Le Quatuor Mémoire a lancé cet hiver son plus récent album Chronos, Kaïros & Aîon.

La seconde pièce au programme, Skim de Daniel Leguizamón, contrastait avec la première. Noam Bierstone, Daniel Áñez, Zihua Tan et le fils de Leguizamon, Lorenzo, âgé de 11 ans, ont manipulé les haut-parleurs pour nous partager les sons fragmentés de la proposition électroacoustique. Les crépitements qui en émanaient faisaient penser à de la grêle frappant le toit d'une voiture. Les parasites grésillants crachés par les enceintes se promenaient dans l'espace. L'éclairage allait du bleu ou rouge, pulsant au rythme des interventions des différents protagonistes. La toile spatialisée, parcourue d’un bourdonnement diffus, pouvait apaiser ou agacer selon les dispositions du public. Cette expérience synesthétique me laissa éblouie et un brin engourdie.

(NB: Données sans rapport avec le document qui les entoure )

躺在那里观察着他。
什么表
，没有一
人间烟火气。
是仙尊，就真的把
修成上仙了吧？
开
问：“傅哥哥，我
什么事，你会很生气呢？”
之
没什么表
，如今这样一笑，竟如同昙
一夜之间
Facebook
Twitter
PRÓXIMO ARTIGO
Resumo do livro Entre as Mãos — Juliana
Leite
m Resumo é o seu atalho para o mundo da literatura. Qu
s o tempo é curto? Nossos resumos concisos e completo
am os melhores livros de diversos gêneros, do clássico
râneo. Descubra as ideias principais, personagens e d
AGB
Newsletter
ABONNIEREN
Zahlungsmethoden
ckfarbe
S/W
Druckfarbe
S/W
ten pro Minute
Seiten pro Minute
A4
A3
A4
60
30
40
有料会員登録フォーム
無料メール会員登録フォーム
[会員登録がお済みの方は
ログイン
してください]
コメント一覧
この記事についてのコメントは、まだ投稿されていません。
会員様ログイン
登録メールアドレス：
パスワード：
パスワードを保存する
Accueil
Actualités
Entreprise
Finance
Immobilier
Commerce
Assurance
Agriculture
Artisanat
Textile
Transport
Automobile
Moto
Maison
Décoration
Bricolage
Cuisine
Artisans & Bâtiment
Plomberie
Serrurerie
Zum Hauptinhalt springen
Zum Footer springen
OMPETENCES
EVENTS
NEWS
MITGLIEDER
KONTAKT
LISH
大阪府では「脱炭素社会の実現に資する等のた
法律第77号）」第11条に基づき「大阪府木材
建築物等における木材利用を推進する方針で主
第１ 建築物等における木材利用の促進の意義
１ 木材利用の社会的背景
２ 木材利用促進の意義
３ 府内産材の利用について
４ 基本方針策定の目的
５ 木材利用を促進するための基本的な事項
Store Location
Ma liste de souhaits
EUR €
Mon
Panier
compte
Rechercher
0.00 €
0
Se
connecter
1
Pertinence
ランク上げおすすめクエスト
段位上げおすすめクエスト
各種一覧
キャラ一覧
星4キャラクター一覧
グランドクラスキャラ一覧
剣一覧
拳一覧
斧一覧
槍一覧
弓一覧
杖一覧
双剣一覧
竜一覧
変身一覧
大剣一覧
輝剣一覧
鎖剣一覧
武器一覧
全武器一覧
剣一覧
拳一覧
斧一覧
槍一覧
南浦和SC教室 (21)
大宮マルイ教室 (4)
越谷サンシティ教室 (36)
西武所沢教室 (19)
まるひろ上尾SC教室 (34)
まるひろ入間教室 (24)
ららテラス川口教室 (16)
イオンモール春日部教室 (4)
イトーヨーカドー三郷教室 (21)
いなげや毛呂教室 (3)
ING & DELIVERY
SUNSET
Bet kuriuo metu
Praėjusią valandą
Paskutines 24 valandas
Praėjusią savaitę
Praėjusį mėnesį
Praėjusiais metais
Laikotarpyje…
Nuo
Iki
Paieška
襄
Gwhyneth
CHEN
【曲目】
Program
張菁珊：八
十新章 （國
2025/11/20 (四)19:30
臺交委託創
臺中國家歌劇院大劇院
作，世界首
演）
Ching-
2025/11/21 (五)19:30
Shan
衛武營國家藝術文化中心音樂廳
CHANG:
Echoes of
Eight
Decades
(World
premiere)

Le Quatuor Mémoire est revenu sur scène pour clore la soirée avec le morceau Zed de Lily Koslow. La compositrice a performé avec la formation, vêtue d'un costume blanc et noir évoquant une sorte de clown mélancolique. Elle chantait et bougeait avec un mélange d'humour et de drame. Wantuch, Lacombe, Lepage et Filion s'étaient changés pour l'occasion, arborant les mêmes couleurs que Koslow, habits et maquillages à l'appui. Les interprètes jouaient le jeu. Iels nous dévisageaient drôlement alors que la musique s'arrêtait abruptement, l'éclairage passant du rouge tamisé au blanc éblouissant.

La représentation s’est terminée sur une note théâtrale et ludique, marquée par l’apparition inattendue d’une marionnette étrange.